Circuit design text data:
· · ·

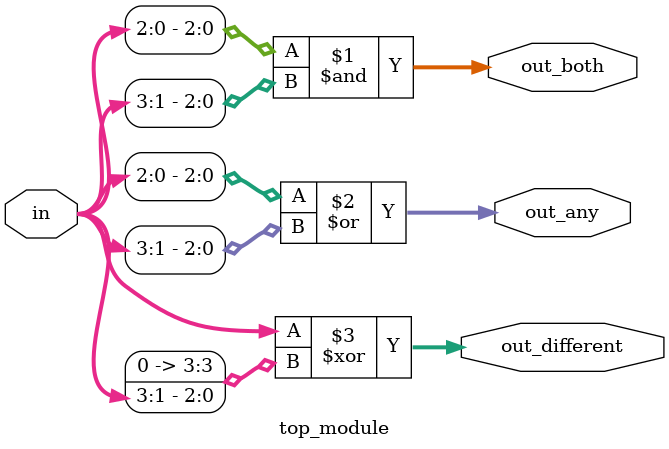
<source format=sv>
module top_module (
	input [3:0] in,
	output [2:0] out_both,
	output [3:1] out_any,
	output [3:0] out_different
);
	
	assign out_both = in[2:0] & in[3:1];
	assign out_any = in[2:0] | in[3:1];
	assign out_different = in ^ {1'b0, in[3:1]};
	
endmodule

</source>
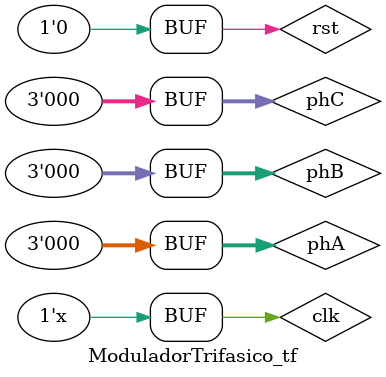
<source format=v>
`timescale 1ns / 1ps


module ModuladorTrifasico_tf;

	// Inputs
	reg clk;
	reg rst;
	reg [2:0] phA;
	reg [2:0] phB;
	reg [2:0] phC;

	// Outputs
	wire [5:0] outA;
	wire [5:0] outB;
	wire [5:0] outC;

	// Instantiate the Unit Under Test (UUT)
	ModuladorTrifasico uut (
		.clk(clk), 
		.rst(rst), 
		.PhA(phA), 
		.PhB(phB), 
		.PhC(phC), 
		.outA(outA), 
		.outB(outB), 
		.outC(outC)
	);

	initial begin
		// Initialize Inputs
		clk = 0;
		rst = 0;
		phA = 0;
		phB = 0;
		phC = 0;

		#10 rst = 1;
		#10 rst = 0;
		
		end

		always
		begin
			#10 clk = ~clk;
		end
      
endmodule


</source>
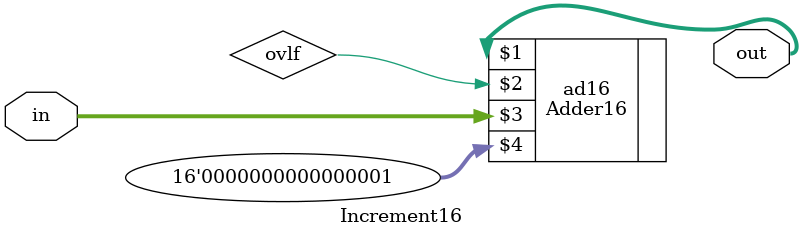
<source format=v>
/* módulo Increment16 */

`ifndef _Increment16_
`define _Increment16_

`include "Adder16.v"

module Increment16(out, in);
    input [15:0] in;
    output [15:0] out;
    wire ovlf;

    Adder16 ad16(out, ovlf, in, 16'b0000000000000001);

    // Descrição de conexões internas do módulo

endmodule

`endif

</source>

· · ·

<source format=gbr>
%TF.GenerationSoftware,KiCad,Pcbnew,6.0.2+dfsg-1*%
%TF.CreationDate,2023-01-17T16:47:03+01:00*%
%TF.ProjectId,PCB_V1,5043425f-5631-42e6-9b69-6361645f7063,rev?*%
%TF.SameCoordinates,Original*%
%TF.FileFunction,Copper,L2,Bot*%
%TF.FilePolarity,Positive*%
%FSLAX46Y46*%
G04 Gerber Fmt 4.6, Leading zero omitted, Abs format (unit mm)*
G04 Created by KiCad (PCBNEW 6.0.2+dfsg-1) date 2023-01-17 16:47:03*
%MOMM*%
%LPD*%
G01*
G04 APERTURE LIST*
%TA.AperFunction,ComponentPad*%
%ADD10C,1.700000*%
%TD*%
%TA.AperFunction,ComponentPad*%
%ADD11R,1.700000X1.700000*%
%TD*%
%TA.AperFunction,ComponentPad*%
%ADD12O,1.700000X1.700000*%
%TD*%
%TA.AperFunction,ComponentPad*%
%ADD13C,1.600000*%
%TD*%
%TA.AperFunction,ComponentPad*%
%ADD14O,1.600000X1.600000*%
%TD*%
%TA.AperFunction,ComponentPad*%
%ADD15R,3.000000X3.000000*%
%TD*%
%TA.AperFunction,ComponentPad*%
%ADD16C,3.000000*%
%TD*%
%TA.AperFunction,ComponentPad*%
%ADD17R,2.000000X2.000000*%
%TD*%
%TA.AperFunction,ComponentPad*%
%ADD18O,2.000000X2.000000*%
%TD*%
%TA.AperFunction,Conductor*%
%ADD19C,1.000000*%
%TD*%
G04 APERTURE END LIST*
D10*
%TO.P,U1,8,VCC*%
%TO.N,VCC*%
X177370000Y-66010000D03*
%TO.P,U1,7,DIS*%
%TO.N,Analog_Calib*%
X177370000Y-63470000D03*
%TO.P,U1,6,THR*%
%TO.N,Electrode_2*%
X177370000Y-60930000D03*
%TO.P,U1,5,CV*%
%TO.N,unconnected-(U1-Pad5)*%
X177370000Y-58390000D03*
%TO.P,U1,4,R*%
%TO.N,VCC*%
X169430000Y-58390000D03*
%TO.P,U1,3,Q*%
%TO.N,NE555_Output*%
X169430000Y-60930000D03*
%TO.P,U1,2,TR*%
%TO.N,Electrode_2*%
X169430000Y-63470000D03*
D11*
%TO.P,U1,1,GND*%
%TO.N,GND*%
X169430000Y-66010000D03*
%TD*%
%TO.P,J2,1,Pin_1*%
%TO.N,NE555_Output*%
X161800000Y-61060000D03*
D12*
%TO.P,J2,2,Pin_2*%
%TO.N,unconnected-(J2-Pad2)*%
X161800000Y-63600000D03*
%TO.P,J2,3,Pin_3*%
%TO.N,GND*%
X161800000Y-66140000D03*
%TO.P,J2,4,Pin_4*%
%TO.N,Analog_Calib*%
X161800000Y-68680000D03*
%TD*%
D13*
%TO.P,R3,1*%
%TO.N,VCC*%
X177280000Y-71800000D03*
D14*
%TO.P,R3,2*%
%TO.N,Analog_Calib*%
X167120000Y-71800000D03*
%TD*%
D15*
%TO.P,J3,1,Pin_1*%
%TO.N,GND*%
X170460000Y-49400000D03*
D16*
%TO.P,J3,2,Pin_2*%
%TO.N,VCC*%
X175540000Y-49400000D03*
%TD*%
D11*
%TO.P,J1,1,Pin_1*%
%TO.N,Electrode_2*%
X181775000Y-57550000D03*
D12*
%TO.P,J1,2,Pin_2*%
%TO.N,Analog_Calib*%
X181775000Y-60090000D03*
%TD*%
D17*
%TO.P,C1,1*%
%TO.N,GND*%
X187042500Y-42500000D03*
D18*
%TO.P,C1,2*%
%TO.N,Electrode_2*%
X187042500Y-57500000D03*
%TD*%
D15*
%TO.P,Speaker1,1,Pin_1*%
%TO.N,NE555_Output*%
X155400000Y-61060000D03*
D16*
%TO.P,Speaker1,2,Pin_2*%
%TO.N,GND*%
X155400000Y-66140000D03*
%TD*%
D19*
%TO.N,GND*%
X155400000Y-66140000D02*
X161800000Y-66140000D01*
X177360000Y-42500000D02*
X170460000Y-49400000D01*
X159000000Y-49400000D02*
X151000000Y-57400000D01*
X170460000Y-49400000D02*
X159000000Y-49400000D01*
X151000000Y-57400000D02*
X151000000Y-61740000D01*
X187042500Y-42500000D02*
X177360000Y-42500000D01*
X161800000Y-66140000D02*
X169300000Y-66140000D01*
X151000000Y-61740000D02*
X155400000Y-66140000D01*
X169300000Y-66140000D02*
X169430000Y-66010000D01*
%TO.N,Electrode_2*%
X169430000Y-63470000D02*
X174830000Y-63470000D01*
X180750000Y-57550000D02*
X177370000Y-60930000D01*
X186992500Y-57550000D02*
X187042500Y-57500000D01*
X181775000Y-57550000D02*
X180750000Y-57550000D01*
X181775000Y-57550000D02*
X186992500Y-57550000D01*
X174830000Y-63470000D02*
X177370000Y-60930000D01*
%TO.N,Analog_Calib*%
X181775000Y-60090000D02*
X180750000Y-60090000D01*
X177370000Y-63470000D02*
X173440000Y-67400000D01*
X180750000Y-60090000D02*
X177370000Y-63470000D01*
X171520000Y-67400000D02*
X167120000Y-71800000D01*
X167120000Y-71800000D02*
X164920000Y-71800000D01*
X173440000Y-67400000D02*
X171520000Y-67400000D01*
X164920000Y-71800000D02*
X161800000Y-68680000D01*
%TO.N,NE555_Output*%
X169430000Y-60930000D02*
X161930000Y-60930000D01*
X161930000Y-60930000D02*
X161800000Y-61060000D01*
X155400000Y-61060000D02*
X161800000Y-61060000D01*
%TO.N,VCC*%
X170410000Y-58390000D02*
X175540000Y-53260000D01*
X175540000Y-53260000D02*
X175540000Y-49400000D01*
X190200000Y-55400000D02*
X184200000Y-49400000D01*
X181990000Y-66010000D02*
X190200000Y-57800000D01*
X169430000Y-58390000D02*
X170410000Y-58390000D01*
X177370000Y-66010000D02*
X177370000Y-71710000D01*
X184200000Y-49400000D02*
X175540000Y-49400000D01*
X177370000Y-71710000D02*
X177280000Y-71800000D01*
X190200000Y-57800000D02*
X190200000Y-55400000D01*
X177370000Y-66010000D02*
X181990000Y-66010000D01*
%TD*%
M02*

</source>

· · ·

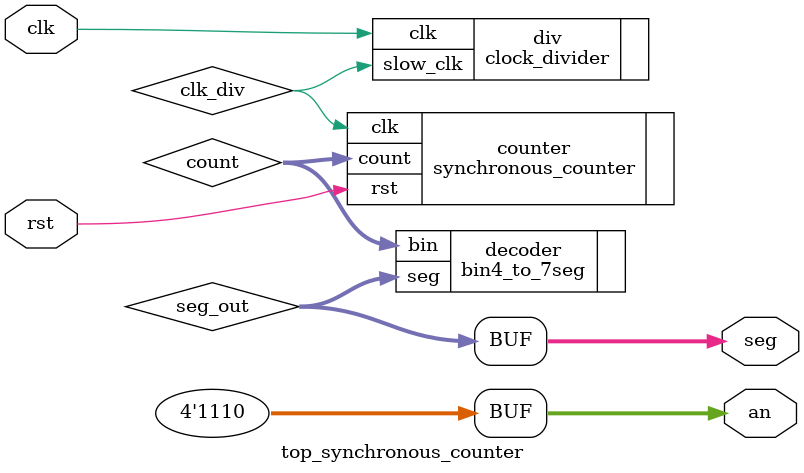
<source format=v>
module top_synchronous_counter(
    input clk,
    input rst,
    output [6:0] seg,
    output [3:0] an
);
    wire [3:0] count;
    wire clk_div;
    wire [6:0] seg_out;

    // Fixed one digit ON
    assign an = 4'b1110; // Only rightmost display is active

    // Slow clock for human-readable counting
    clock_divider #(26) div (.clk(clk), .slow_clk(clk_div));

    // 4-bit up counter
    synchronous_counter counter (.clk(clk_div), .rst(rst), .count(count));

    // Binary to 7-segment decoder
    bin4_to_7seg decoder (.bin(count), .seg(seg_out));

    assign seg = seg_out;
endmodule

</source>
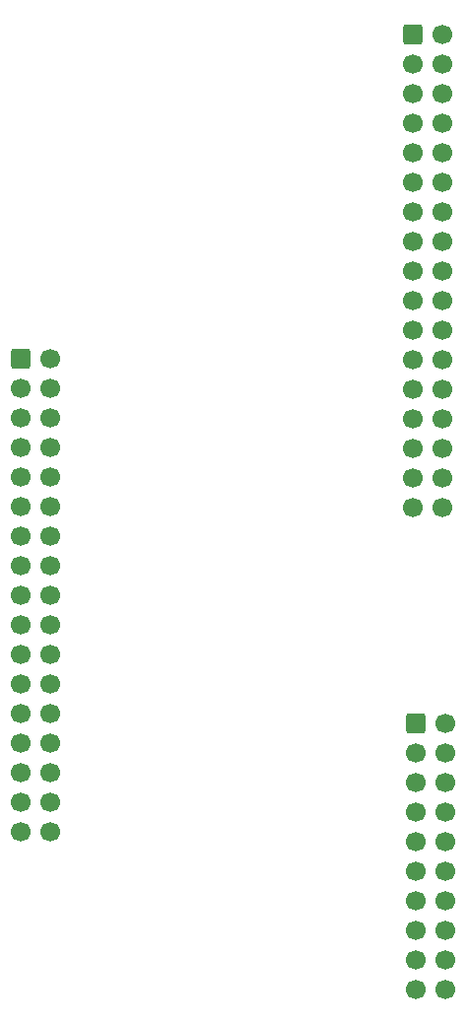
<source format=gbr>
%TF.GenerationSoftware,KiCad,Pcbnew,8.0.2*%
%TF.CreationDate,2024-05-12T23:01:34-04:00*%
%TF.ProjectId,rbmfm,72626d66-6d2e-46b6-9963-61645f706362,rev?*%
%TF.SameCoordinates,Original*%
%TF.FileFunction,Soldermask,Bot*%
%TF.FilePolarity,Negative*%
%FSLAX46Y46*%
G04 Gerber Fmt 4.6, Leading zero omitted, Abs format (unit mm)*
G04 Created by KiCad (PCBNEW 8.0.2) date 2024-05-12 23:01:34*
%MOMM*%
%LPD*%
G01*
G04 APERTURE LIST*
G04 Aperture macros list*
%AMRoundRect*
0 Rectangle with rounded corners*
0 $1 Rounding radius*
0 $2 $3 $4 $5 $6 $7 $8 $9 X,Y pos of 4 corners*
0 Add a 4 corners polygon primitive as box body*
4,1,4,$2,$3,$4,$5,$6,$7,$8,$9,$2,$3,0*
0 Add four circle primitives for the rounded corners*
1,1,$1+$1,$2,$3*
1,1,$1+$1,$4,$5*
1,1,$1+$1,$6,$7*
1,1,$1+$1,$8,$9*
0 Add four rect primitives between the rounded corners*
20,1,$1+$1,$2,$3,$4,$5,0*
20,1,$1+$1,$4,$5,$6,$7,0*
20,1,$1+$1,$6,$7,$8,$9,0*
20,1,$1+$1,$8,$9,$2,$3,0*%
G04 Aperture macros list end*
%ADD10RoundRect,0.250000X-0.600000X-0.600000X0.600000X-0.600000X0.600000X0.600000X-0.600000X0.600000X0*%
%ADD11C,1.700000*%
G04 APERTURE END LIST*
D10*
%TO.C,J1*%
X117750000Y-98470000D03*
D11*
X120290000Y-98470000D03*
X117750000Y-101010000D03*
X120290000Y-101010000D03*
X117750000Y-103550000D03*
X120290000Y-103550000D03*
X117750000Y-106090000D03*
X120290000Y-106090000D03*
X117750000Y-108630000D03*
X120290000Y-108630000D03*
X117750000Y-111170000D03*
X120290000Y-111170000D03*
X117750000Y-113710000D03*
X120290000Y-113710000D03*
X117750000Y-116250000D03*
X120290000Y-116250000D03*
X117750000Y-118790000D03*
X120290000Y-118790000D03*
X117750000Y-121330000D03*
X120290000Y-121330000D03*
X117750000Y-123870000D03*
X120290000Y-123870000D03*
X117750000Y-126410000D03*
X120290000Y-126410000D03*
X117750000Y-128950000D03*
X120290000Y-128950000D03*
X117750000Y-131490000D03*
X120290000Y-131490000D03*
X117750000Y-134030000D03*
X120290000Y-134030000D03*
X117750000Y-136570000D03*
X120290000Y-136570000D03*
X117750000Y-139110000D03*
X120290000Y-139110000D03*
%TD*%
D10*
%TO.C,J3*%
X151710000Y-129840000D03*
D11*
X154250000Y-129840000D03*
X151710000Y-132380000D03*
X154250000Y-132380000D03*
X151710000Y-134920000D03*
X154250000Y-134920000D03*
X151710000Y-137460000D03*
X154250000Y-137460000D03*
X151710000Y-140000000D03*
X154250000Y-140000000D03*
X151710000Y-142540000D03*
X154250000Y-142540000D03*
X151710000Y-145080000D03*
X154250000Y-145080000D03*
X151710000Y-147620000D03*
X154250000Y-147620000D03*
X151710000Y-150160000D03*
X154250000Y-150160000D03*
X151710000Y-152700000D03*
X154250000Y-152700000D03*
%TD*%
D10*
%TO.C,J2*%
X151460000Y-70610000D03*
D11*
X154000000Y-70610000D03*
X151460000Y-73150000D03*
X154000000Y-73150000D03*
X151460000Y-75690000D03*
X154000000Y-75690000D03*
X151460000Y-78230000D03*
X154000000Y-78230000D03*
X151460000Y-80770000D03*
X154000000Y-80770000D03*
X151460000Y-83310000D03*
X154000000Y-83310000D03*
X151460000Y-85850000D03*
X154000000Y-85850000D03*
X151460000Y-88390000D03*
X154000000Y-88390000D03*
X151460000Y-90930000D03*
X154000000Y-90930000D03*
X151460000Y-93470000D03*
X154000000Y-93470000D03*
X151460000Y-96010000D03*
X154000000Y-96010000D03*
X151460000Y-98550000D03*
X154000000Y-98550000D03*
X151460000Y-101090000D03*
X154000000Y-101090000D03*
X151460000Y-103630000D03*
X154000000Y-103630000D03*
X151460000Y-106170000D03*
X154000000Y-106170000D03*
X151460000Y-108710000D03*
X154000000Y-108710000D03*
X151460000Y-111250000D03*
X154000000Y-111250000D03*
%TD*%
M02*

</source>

· · ·

To-do item:
Reproduce the entries exactly, from the line with "<source format=sv>" to the line with "Adder16 ad16(out, ovlf, in, 16'b0000000000000001);", both lines included, keeping no pictures.

Response to this exercise:
<source format=sv>
module top_module (
	input [3:0] in,
	output [2:0] out_both,
	output [3:1] out_any,
	output [3:0] out_different
);
	
	assign out_both = in[2:0] & in[3:1];
	assign out_any = in[2:0] | in[3:1];
	assign out_different = in ^ {1'b0, in[3:1]};
	
endmodule

</source>
<source format=v>
`timescale 1ns / 1ps


module ModuladorTrifasico_tf;

	// Inputs
	reg clk;
	reg rst;
	reg [2:0] phA;
	reg [2:0] phB;
	reg [2:0] phC;

	// Outputs
	wire [5:0] outA;
	wire [5:0] outB;
	wire [5:0] outC;

	// Instantiate the Unit Under Test (UUT)
	ModuladorTrifasico uut (
		.clk(clk), 
		.rst(rst), 
		.PhA(phA), 
		.PhB(phB), 
		.PhC(phC), 
		.outA(outA), 
		.outB(outB), 
		.outC(outC)
	);

	initial begin
		// Initialize Inputs
		clk = 0;
		rst = 0;
		phA = 0;
		phB = 0;
		phC = 0;

		#10 rst = 1;
		#10 rst = 0;
		
		end

		always
		begin
			#10 clk = ~clk;
		end
      
endmodule


</source>
<source format=v>
/* módulo Increment16 */

`ifndef _Increment16_
`define _Increment16_

`include "Adder16.v"

module Increment16(out, in);
    input [15:0] in;
    output [15:0] out;
    wire ovlf;

    Adder16 ad16(out, ovlf, in, 16'b0000000000000001);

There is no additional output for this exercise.